Tribunal de commerce de Paris, le 25 septembre 2025, n°J2025000138

Tribunal judiciaire de Rennes, statuant le 25 septembre 2025, se prononce sur une intervention forcée et des créances contractuelles. Une société ayant cédé son fonds de commerce conteste sa dette envers son créancier initial. La juridiction admet l’intervention du cessionnaire et condamne la société débitrice originaire au paiement des factures impayées. Elle accorde également une indemnité forfaitaire pour frais de recouvrement.

L’admission de l’intervention forcée du cessionnaire

Les conditions de recevabilité de l’intervention
Le tribunal rappelle le principe légal gouvernant les interventions forcées. « L’intervention n’est recevable que si elle se rattache aux prétentions des parties par un lien suffisant » (article 331 et suivant, 68 et 325 du Code de Procédure Civile). Il constate l’échec des tentatives de recouvrement directes envers le cessionnaire. Ces diligences infructueuses établissent le lien nécessaire avec les prétentions initiales. La décision valide ainsi une approche pragmatique de la condition de lien suffisant.

La portée procédurale de cette admission
En joignant les deux procédures, le tribunal évite des décisions contradictoires. Il permet un règlement global du litige dans une instance unique. Cette solution optimise l’efficacité de la justice et garantit l’égalité des armes. Elle illustre la fonction utilitaire de l’intervention forcée pour résoudre des contentieux connexes. La juridiction assure une économie des moyens procéduraux pour toutes les parties impliquées.

Le rejet du transfert contractuel par cession de fonds

Le défaut d’accord exprès du créancier
Le tribunal applique strictement la clause contractuelle interdisant la cession sans accord. « Le Client ne peut céder le Contrat (…) sans l’accord préalable et écrit » (Article P2 du contrat). Il relève que la société débitrice « échoue à démontrer avoir obtenu un accord écrit et express ». La simple notification de la cession ne vaut pas consentement. La force obligatoire du contrat prime sur les dispositions de l’acte de cession du fonds.

L’inopposabilité de la cession au créancier
La décision affirme le principe d’inopposabilité de la cession au créancier non partie. « La cession du fonds de commerce est inopposable à la société (…) laquelle n’est pas intervenue dans cette cession ». Le créancier conserve donc son droit de poursuite contre son cocontractant originaire. Cette solution protège la stabilité des relations contractuelles et le principe du consensualisme. Elle rappelle que les droits contractuels sont personnels et intransmissibles sans accord.

La condamnation au paiement et aux indemnités accessoires

Le principe de l’indemnité forfaitaire de recouvrement
Le tribunal applique le régime légal des retards de paiement entre professionnels. « OLICAP est, de plein droit, débitrice (…) d’une indemnité forfaitaire pour frais de recouvrement » (article D.441-5 du Code de Commerce). Il fixe le montant à quarante euros par facture impayée, conformément au décret. Cette jurisprudence rejoint celle de la Cour d’appel de Paris, le 19 octobre 2023, n°23/03142. « En tout état de cause, l’indemnité forfaitaire pour frais de recouvrement est due pour chaque facture réglée avec retard ou impayée » (Cour d’appel de Paris, le 19 octobre 2023, n°23/03142). La décision confirme le caractère automatique de cette indemnité.
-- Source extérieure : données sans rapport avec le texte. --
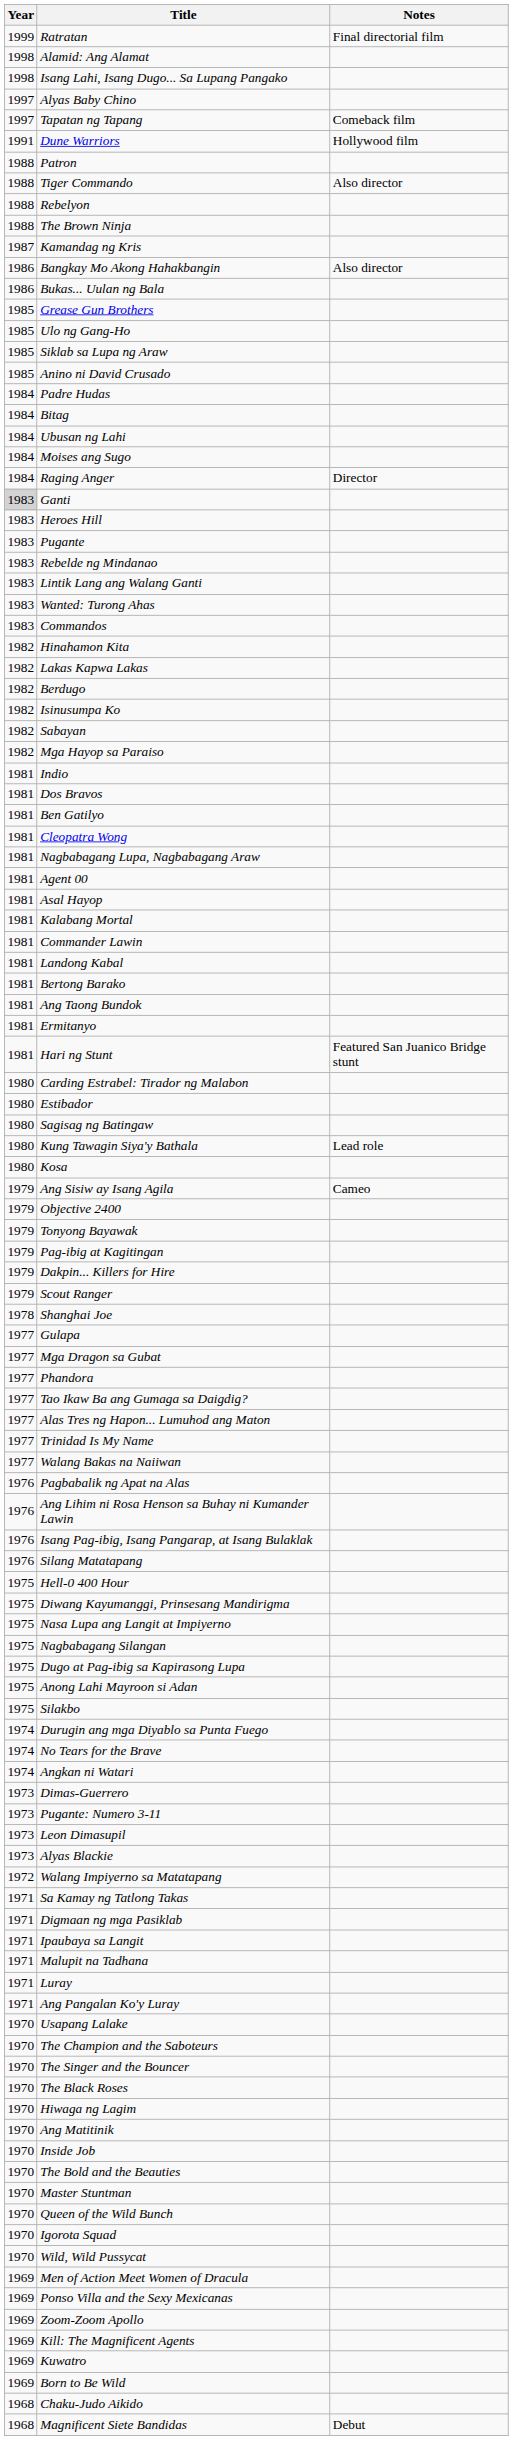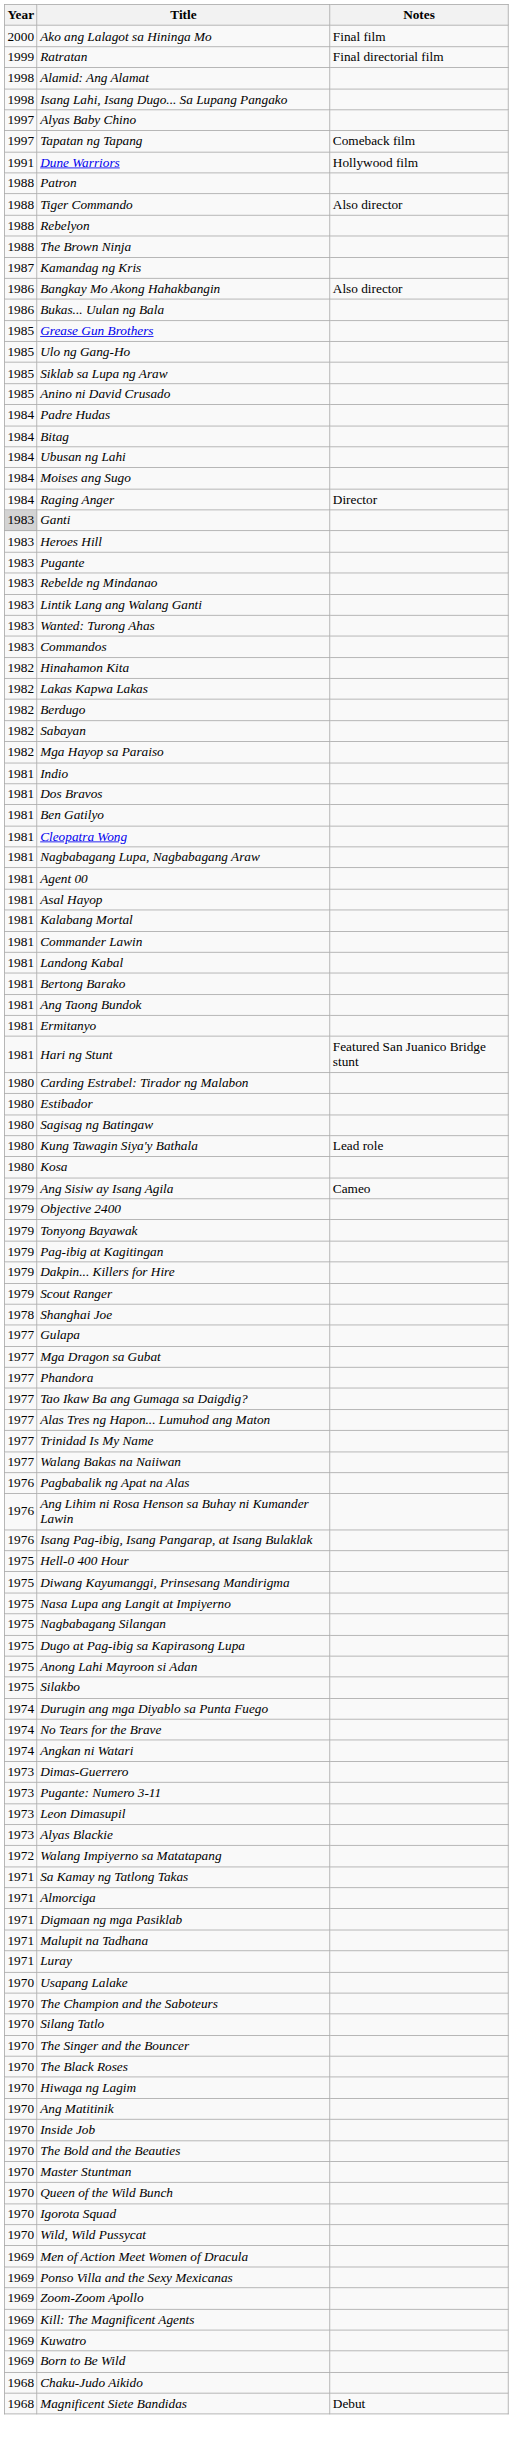+ row: 2000 | Ako ang Lalagot sa Hininga Mo | Final film
- row: 1982 | Isinusumpa Ko
- row: 1976 | Silang Matatapang
+ row: 1971 | Almorciga
- row: 1971 | Ipaubaya sa Langit
- row: 1971 | Ang Pangalan Ko'y Luray
+ row: 1970 | Silang Tatlo
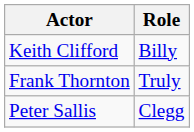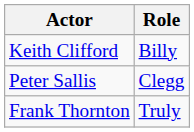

La condamnation sur le fondement de l’article 700 du CPC
La juridiction alloue une indemnité distincte pour les frais non compris dans les dépens. Elle condamne les deux sociétés défenderesses à verser chacune deux mille euros. Cette décision sanctionne le comportement procédural ayant contraint le créancier à agir en justice. Elle vise à rééquilibrer les charges financières liées au procès. Le tribunal use de son pouvoir souverain pour apprécier l’équité de cette allocation.

Ce jugement affirme avec fermeté l’intangibilité du lien contractuel originaire. Il rappelle que la cession de fonds de commerce ne libère pas le cédant de ses dettes contractuelles. La décision protège les créanciers contre les transferts de patrimoine qui les priveraient de leur débiteur. Elle garantit également l’efficacité du recouvrement par l’octroi systématique d’indemnités forfaitaires. Cette jurisprudence sécurise les relations commerciales en maintenant la force obligatoire des contrats.

Source : Cour de cassation – Base Open Data « Judilibre » & « Légifrance ».